Expression of circ_Satb1 is decreased in mesial temporal lobe epilepsy and regulates dendritic spine morphology


  • A. Gomes-Duarte
  • M.T. Venø
  • M. de Wit
  • K. Senthilkumar
  • M.H. Broekhoven
  • J. van den Herik
  • F.R. Heeres
  • D. van Rossum
  • M. Rybiczka-Tesulov
  • I. Legnini
  • P.C. van Rijen
  • P. van Eijsden
  • P.H. Gosselaar
  • N. Rajewsky
  • J. Kjems
  • V.R. Vangoor
  • R.J. Pasterkamp


  • Frontiers in Molecular Neuroscience


  • Front Mol Neurosci 15: 832133


  • Mesial temporal lobe epilepsy (mTLE) is a chronic disease characterized by recurrent seizures that originate in the temporal lobes of the brain. Anti-epileptic drugs (AEDs) are the standard treatment for managing seizures in mTLE patients, but are frequently ineffective. Resective surgery is an option for some patients, but does not guarantee a postoperative seizure-free period.
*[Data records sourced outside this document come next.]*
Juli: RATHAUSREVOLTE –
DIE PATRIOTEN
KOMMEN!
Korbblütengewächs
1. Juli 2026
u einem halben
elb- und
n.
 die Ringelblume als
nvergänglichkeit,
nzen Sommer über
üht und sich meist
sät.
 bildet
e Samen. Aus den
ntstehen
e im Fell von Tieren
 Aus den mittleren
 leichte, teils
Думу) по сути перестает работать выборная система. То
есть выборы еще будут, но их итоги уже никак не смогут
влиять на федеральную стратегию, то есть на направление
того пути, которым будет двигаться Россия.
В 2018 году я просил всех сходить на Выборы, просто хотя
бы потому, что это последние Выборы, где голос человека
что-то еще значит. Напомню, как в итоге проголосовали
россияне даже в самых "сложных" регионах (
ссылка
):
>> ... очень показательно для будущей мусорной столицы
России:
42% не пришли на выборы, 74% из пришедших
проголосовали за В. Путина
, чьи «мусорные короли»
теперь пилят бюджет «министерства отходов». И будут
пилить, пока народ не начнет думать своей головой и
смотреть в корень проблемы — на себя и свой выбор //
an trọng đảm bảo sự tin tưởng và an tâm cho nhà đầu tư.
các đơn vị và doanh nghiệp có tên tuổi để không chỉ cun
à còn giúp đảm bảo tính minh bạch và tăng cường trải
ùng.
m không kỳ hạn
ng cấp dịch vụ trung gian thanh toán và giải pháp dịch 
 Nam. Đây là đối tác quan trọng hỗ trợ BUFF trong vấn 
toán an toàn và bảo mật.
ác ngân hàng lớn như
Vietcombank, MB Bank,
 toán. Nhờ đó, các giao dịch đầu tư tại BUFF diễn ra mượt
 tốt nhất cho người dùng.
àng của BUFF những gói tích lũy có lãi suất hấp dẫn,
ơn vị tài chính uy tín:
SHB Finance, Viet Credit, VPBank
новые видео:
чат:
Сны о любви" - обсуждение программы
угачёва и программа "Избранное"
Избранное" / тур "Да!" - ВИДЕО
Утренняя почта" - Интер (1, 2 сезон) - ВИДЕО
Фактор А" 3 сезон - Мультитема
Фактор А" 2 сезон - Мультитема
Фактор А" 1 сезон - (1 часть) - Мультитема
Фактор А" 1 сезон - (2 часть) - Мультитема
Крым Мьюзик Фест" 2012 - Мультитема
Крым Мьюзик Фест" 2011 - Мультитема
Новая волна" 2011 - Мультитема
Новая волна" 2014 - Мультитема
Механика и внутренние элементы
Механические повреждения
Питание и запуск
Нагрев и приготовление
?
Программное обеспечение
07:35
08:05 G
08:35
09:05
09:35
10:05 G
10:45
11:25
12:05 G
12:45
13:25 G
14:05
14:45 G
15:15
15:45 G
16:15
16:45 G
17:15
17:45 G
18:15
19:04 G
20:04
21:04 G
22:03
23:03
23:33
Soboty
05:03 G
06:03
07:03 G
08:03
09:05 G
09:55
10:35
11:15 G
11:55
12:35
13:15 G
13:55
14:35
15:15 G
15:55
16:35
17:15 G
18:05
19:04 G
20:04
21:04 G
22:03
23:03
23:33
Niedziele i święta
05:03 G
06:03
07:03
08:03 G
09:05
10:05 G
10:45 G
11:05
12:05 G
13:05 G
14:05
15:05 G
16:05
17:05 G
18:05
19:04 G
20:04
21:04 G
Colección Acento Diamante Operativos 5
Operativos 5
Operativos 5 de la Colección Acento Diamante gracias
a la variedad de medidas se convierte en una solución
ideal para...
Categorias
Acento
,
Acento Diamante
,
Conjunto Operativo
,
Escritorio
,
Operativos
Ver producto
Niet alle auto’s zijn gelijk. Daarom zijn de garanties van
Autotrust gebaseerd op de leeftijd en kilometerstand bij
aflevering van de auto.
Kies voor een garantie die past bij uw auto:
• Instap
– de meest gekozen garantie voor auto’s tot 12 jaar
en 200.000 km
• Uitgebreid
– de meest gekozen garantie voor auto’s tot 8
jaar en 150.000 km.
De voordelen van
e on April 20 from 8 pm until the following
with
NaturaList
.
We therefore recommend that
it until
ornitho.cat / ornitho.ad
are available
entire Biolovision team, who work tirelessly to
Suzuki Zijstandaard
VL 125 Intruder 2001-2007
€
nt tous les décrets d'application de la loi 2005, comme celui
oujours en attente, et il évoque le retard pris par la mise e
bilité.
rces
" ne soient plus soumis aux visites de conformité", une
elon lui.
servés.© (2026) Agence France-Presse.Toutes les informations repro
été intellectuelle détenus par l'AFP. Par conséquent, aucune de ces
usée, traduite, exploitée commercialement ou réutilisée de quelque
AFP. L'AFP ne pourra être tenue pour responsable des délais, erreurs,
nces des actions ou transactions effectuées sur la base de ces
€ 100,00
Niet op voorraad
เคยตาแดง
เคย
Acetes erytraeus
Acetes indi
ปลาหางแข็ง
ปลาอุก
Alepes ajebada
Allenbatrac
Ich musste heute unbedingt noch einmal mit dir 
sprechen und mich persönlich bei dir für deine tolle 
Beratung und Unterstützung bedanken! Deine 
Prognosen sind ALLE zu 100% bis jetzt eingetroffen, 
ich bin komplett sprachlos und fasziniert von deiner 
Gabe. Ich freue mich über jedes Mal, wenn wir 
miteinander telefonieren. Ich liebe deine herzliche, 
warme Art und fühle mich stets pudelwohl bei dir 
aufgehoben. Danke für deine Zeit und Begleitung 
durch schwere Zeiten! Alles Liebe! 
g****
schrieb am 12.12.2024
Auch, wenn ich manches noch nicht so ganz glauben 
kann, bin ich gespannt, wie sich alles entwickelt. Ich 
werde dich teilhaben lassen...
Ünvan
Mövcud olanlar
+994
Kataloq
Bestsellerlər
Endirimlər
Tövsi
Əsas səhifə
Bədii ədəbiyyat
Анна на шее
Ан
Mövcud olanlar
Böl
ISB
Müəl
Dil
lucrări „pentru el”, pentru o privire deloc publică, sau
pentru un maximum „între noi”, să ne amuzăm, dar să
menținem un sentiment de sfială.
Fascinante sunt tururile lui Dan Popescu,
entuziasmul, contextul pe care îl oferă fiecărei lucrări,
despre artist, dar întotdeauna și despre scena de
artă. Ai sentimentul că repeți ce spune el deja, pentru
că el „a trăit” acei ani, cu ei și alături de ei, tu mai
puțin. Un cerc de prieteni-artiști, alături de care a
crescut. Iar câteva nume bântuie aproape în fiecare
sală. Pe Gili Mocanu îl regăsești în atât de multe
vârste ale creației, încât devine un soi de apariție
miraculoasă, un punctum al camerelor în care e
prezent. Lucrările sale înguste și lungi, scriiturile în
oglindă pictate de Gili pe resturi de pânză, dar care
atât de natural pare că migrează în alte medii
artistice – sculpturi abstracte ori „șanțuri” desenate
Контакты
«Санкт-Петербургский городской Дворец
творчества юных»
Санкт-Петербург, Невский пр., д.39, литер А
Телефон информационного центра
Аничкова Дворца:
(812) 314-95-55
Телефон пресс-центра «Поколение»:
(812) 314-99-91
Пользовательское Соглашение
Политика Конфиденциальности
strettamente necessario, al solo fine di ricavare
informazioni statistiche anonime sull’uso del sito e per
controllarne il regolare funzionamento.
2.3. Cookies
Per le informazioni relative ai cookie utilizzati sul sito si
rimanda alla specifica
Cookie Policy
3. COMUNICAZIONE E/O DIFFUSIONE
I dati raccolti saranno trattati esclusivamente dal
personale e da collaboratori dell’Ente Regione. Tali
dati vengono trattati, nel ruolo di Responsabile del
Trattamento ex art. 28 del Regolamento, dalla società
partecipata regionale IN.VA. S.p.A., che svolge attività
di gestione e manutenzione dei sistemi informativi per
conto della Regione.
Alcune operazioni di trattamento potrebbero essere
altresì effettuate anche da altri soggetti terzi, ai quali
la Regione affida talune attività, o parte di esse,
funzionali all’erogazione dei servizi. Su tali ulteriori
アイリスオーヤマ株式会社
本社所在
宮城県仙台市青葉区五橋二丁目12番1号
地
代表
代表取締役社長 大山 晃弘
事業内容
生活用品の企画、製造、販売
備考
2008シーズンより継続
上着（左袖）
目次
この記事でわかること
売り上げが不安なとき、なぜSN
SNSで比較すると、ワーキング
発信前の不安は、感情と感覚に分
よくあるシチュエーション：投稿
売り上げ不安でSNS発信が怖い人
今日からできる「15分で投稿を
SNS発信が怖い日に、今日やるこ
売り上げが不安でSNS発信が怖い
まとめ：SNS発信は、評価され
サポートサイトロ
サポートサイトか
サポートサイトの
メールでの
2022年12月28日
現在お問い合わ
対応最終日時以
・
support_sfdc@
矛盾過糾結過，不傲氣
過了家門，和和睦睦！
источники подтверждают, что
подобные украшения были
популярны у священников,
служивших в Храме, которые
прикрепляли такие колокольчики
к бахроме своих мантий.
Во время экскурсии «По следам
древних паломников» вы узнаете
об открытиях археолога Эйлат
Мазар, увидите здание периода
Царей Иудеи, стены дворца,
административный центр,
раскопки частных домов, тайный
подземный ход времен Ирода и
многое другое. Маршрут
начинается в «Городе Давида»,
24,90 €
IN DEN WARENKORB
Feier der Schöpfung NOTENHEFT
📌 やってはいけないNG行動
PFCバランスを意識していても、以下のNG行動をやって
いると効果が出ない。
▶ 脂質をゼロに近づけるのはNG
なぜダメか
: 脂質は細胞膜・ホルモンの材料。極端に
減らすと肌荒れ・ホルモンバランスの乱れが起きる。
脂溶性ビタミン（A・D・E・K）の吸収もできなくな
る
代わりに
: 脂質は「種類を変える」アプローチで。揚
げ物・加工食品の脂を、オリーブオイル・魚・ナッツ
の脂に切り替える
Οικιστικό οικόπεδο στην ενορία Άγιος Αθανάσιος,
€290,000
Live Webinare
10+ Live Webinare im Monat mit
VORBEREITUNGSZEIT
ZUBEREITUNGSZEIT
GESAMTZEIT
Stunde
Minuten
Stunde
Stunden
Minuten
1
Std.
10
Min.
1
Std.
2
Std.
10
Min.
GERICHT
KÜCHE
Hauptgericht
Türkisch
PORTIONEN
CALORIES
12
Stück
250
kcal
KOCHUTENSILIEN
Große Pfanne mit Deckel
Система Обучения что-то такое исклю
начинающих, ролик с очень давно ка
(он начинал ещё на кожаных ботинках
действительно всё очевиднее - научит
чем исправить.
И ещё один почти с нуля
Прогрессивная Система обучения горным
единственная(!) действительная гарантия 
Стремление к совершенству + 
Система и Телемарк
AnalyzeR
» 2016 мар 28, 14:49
Therefore, further insight is needed into the pathogenesis of mTLE to enable the design of new therapeutic strategies. Circular RNAs (circRNAs) have been identified as important regulators of neuronal function and have been implicated in epilepsy. However, the mechanisms through which circRNAs contribute to epileptogenesis remain unknown. Here, we determine the circRNA transcriptome of the hippocampus and cortex of mTLE patients by using RNA-seq. We report 333 differentially expressed (DE) circRNAs between healthy individuals and mTLE patients, of which 23 circRNAs displayed significant adjusted p-values following multiple testing correction. Interestingly, hippocampal expression of circ_Satb1, a circRNA derived from special AT-rich sequence binding protein 1 (SATB1), is decreased in both mTLE patients and in experimental epilepsy. Our work shows that circ_Satb1 displays dynamic patterns of neuronal expression in vitro and in vivo. Further, circ_Satb1-specific knockdown using CRISPR/CasRx approaches in hippocampal cultures leads to defects in dendritic spine morphology, a cellular hallmark of mTLE. Overall, our results identify a novel epilepsy-associated circRNA with disease-specific expression and previously unidentified cellular effects that are relevant for epileptogenesis.